The Design

With the iconic Gucci symbols at the centre of its design, the Gucci by Gucci Pour Homme flacon heralds the House's traditions and strength.

Created by Frida Giannini, the design defines contemporary luxury and masculine sophistication - from the flacon's sharp, poignant lines to the silver-scripted Gucci signature to the interlocking GG pattern inside the packaging.

The Horsebit

The horsebit was first written into the house vocabulary in the Fifties, used on heavy tan leather saddle-stitched handbags. Since then, the horsebit has been both miniaturised and maximised as hardware; luxuriously schemed into embossed or burned-out surfaces on leather suede and velvet; turned into repeat patterns printed on silk and sculpted into the components of precious jewellery.

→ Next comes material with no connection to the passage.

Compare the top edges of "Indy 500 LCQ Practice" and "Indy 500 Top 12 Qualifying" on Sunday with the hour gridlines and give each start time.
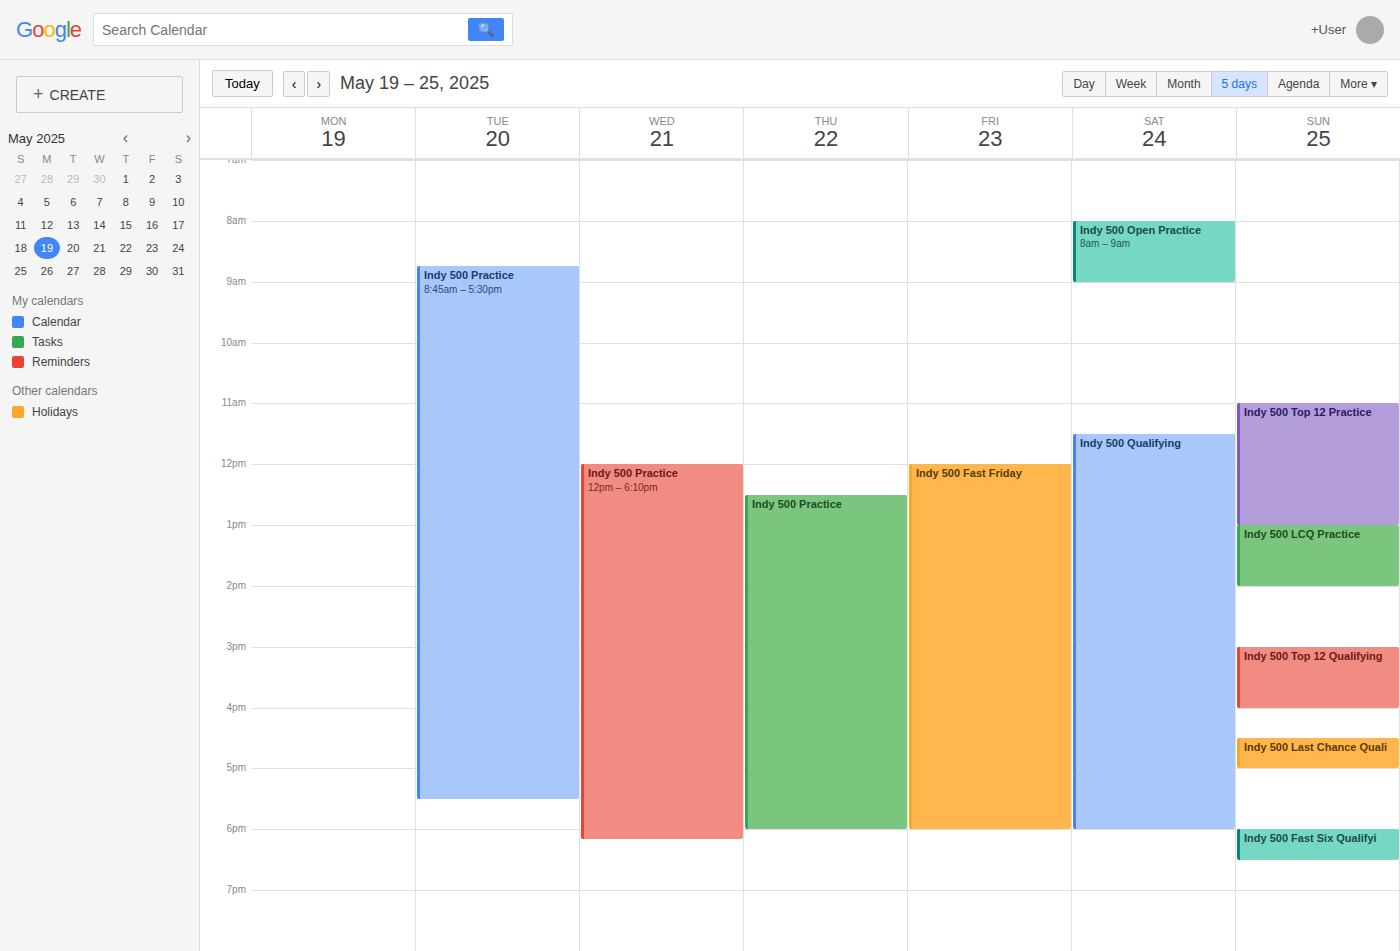
"Indy 500 LCQ Practice": 1:00 PM, exactly on the 1 PM line. "Indy 500 Top 12 Qualifying": 3:00 PM, exactly on the 3 PM line.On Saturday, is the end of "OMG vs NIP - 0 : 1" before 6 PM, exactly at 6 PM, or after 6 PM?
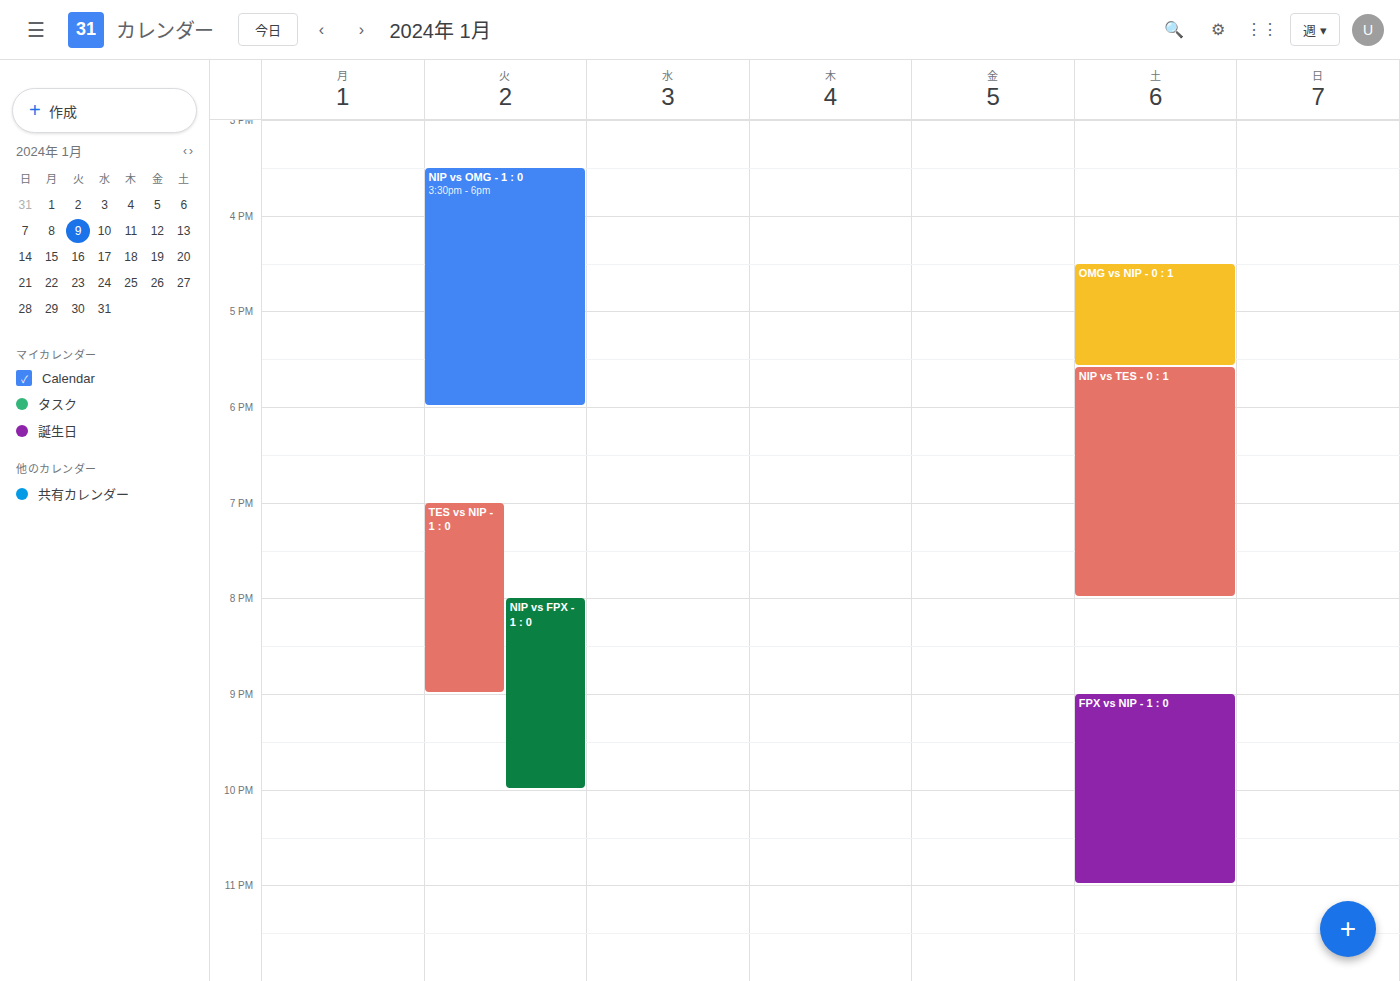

The horsebit played a crucial role in marking out the Gucci loafer as a time-traversing design classic. The horsebit was introduced as a decoration on the soft and comfortable brown or black leather Gucci men's moccasins in 1953. They graced the feet of Clark Gable, John Wayne and Fred Astaire, and when women's versions appeared in 1968, became the choice of sophisticated women looking for a luxurious kind of comfort. The shoes became favourite everyday wear for elegant women such as Lauren Bacall.

In new times, Frida Giannini looks at the horsebit with fresh eyes. She might take the prints of interlocking, squared-off bits, from the highly fashionable red and blue Gucci pattern used for shoulder bags, shoes and silk blouses in 1969-1970, and project them, in mini-form, onto flowing dresses or blown up to exaggerated scale on travel-totes. With new style, a new feminine touch, that counts as the current instalment in the long-running serial of Gucci design.

The Script

Based on Guccio Gucci's original signature, the Gucci Script appeared on Gucci products for the first time in the late 1940s.

Initially it was used alone on the labels inside bags and luggage or directly embossed on the leather.